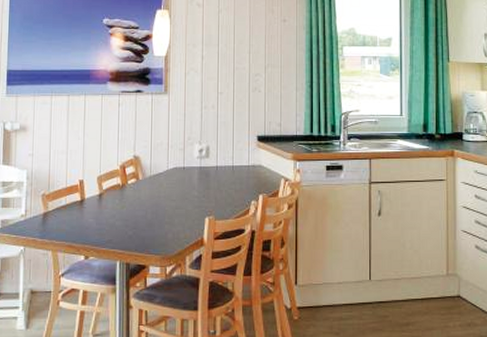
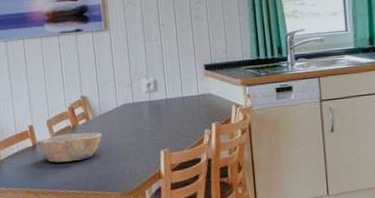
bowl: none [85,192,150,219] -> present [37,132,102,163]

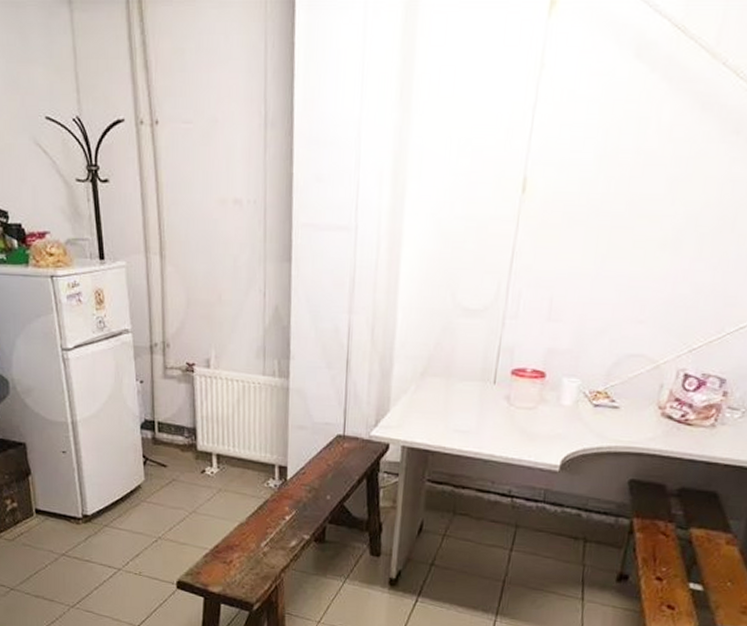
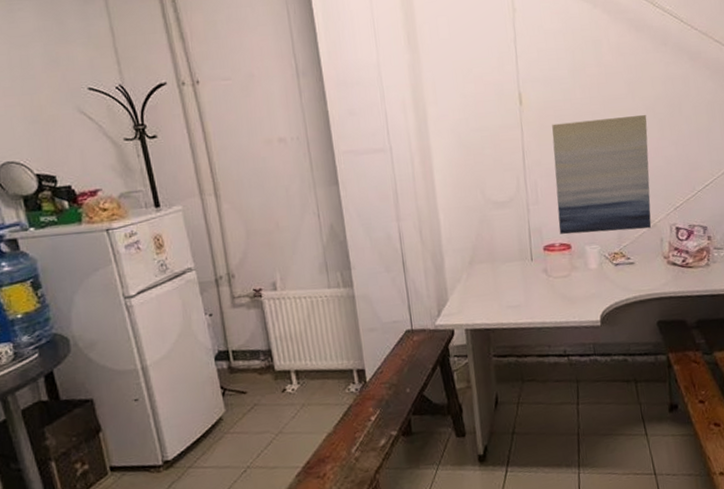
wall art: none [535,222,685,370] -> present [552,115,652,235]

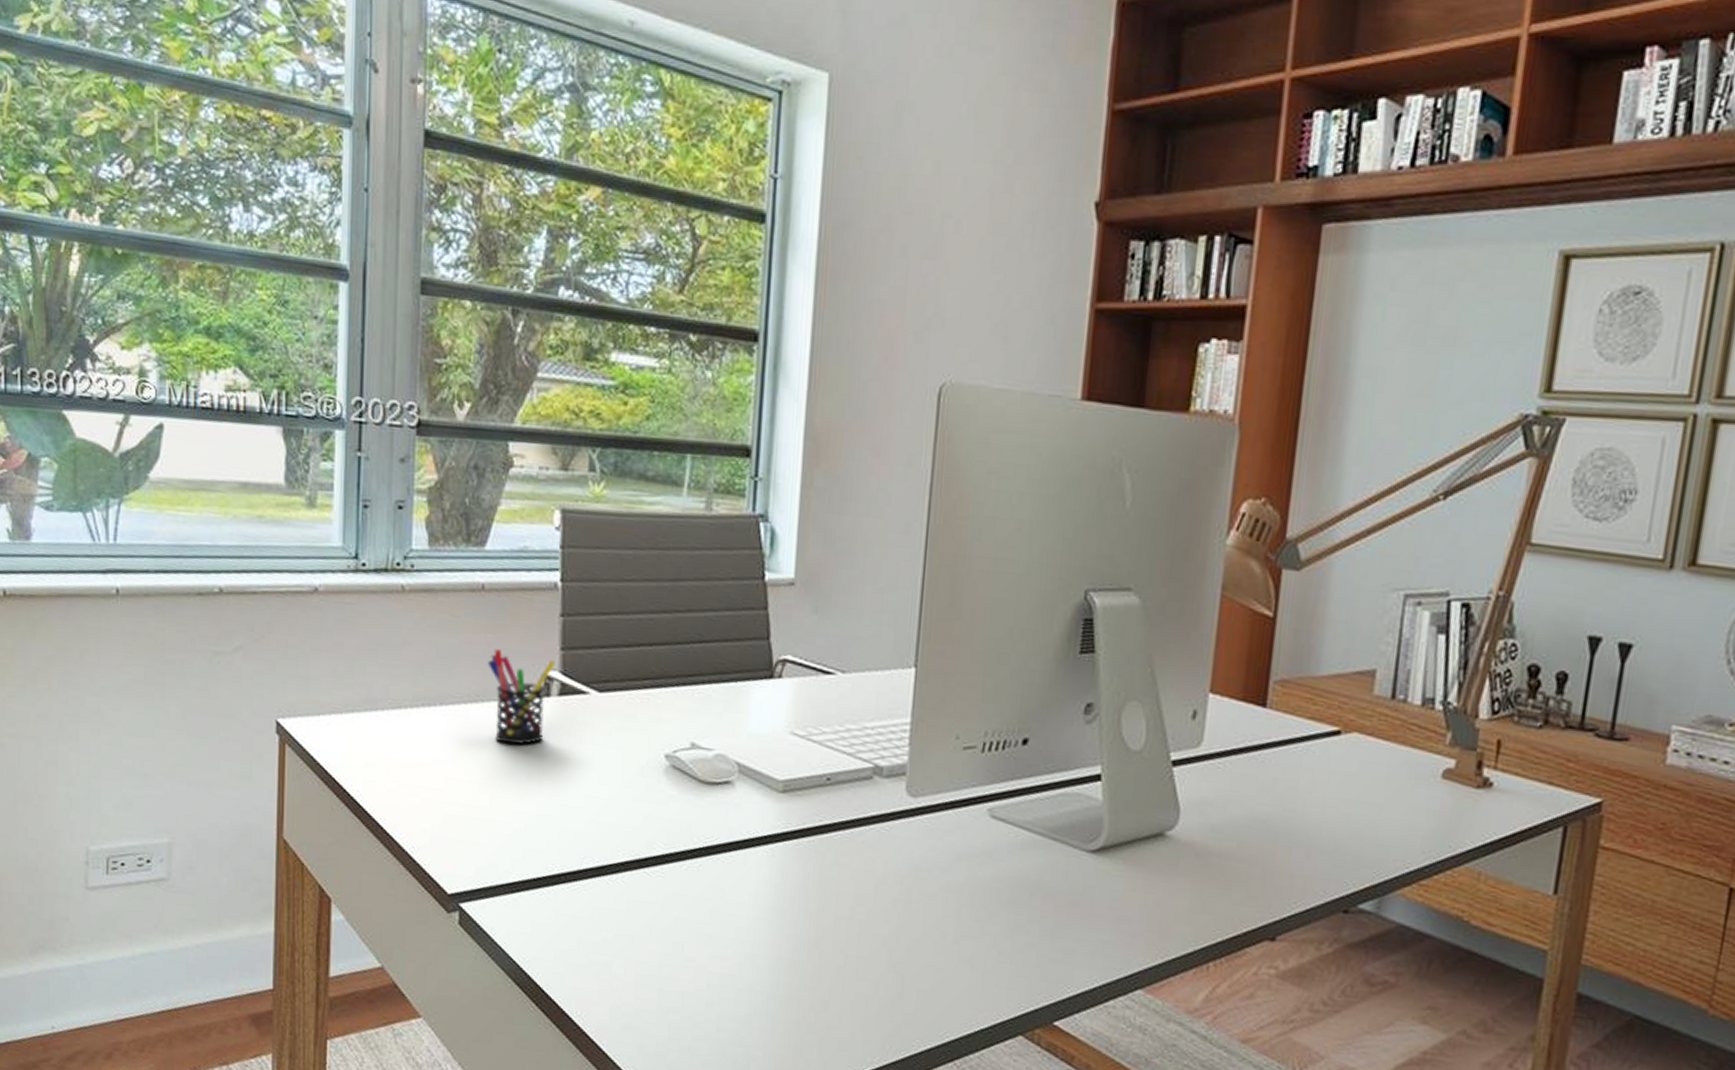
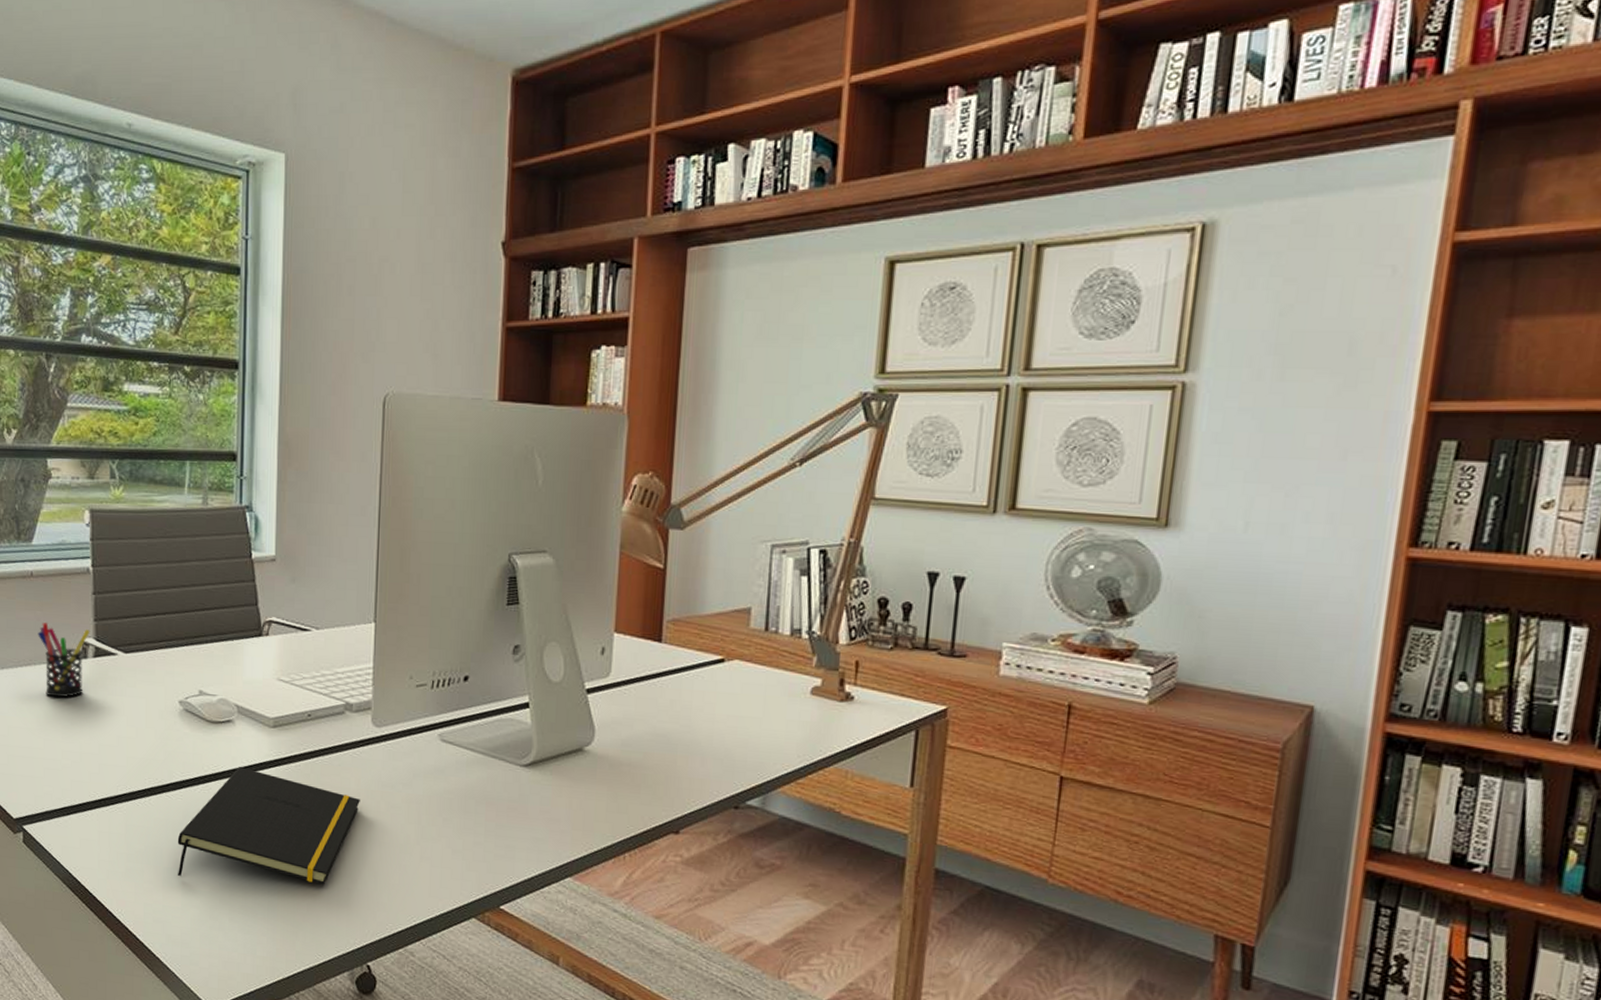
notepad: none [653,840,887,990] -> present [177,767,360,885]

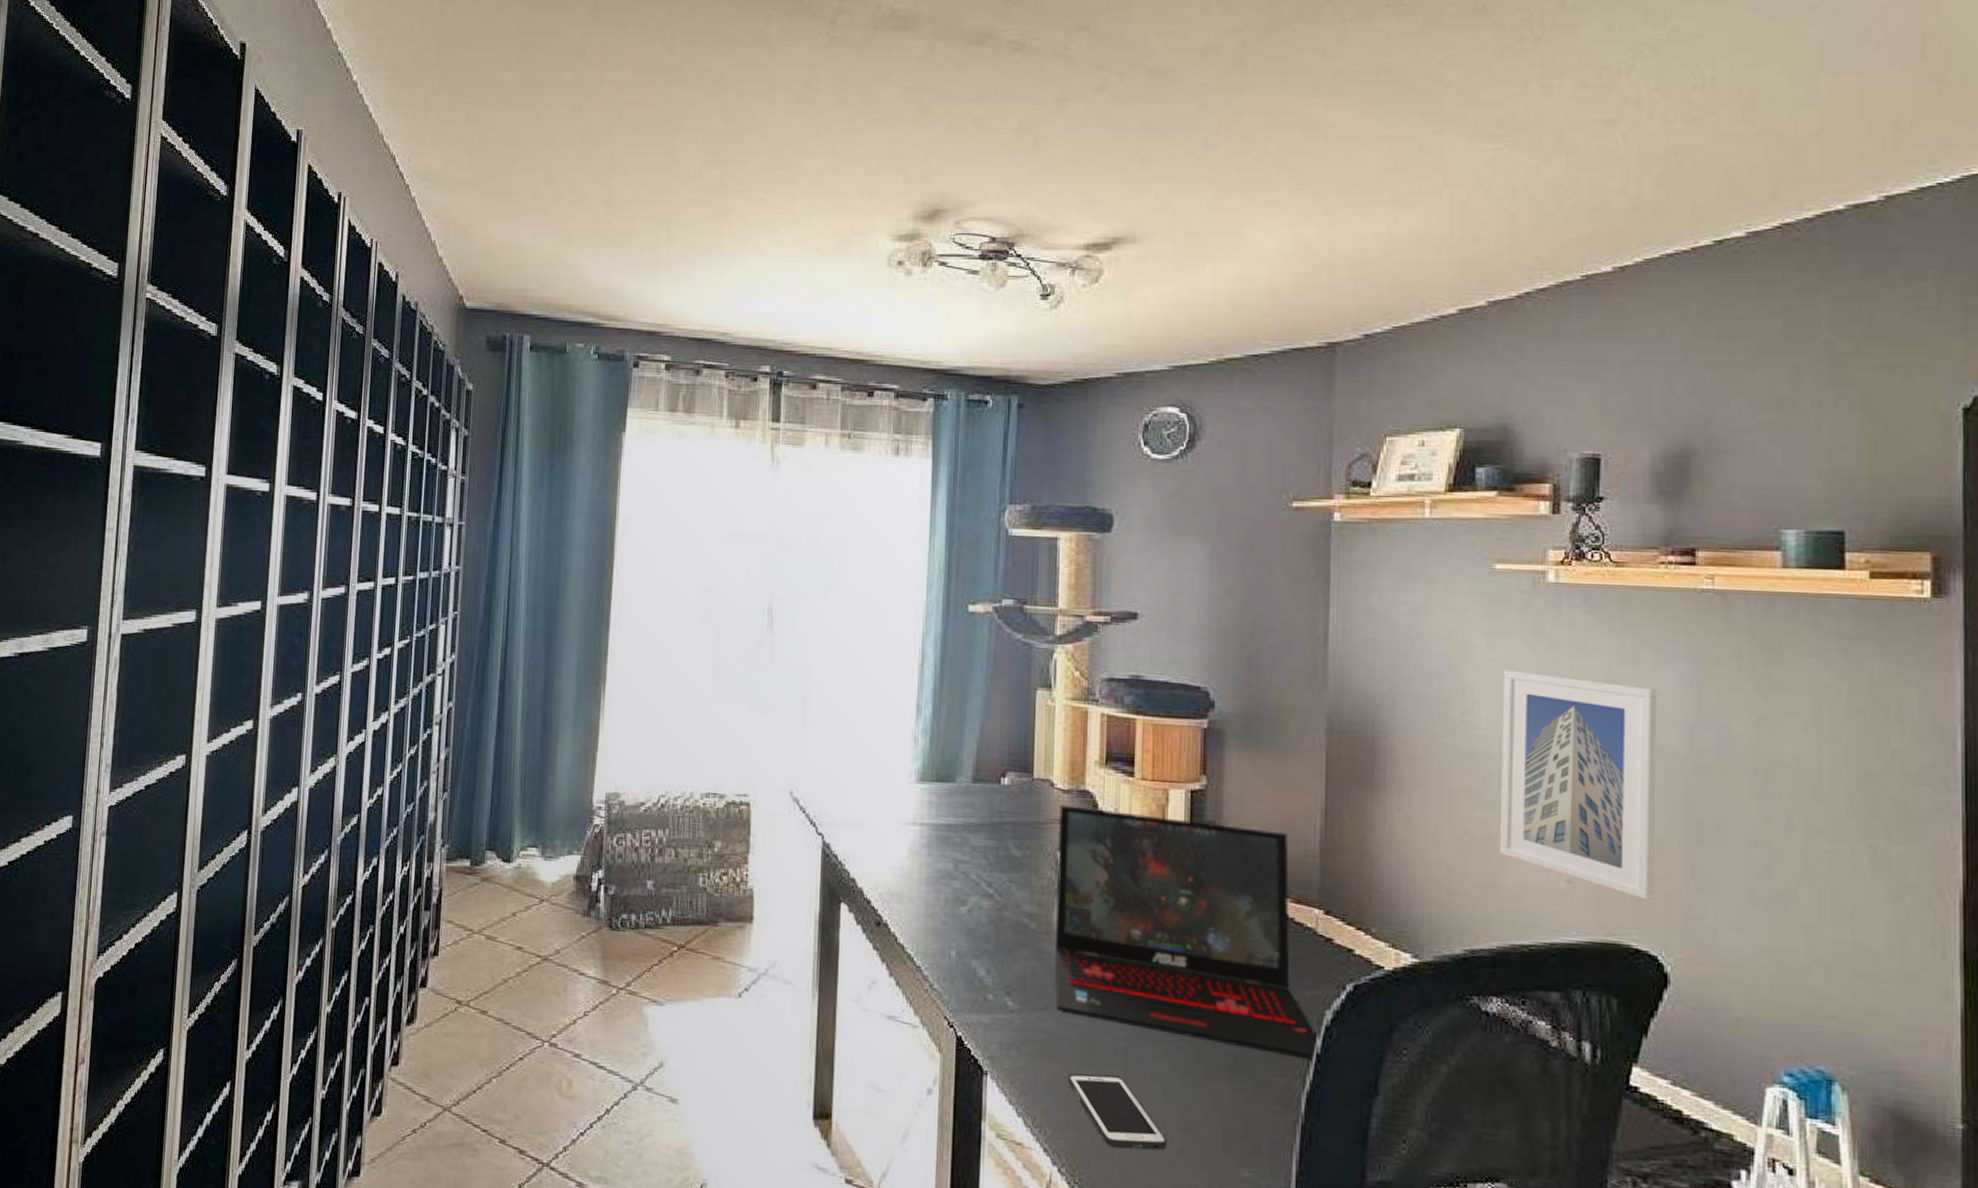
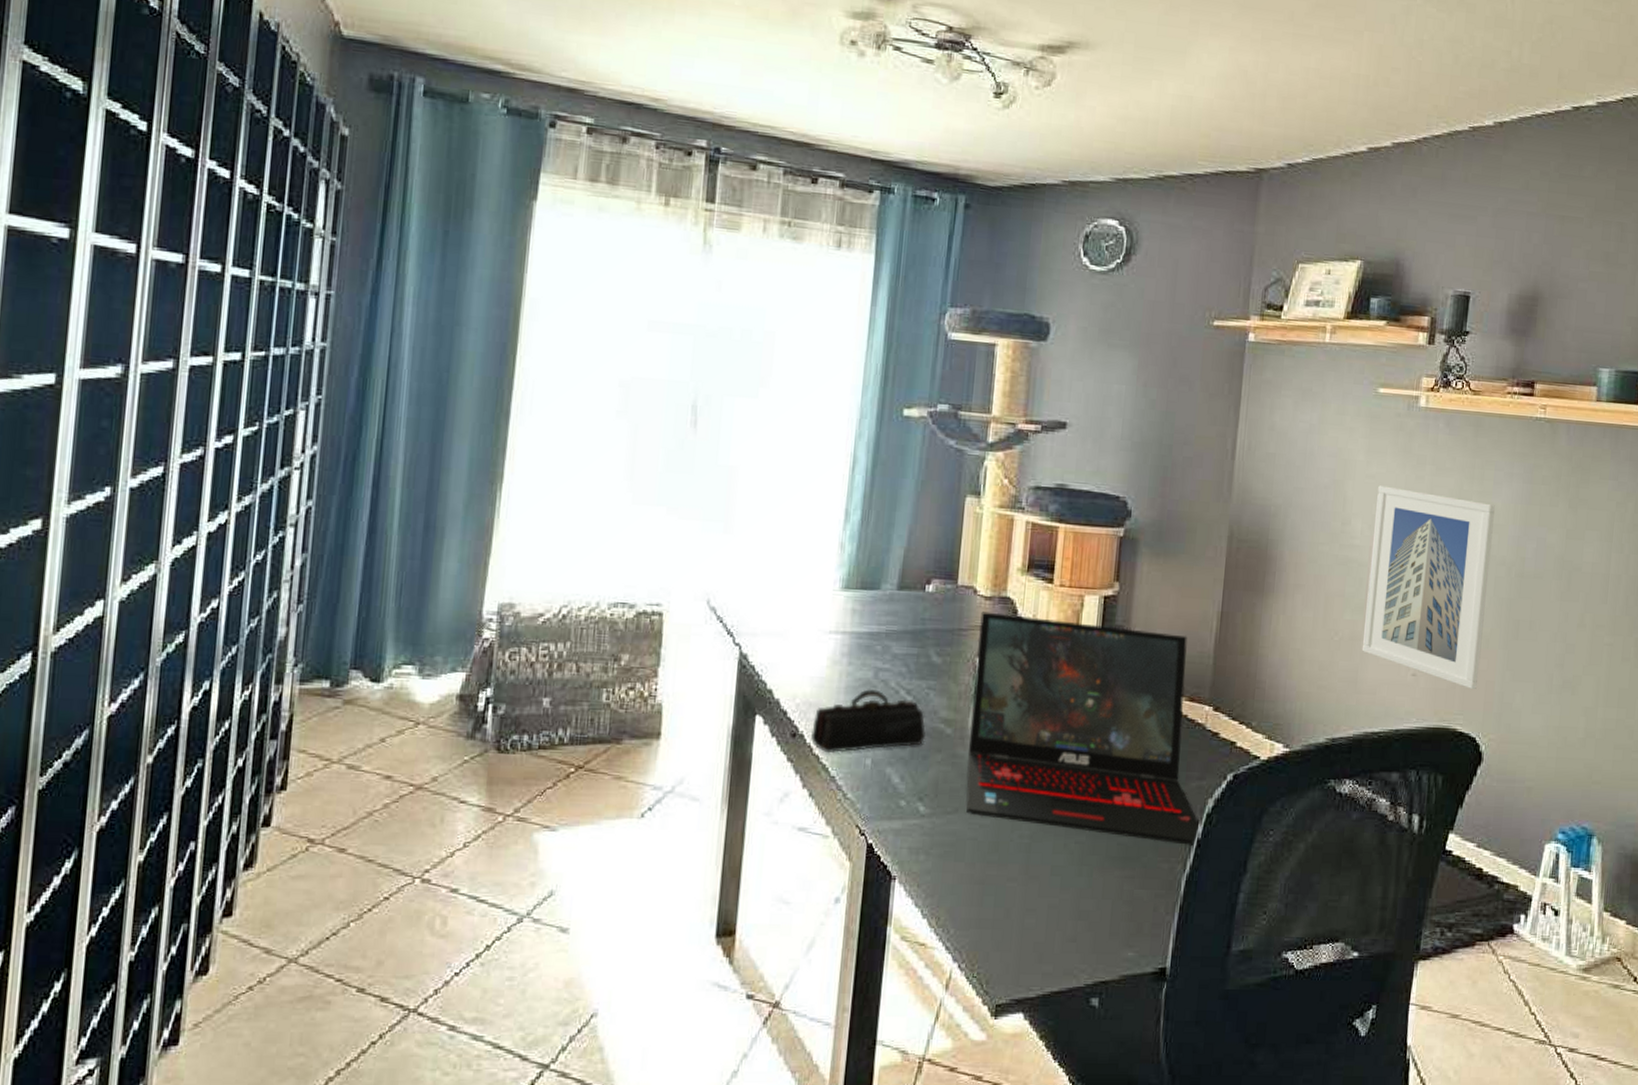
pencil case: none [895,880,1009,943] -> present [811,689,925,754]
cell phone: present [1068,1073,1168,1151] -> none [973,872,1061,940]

******************************

* _HOW TO COMPLETE THIS TASK_
Repeat word for word the lines from the one holding "notepad: none [653,840,887,990]" through the last line of the listing above, including both ends. Drop the pictures.

* _EXERCISE RESULT_
notepad: none [653,840,887,990] -> present [177,767,360,885]

pencil case: none [895,880,1009,943] -> present [811,689,925,754]
cell phone: present [1068,1073,1168,1151] -> none [973,872,1061,940]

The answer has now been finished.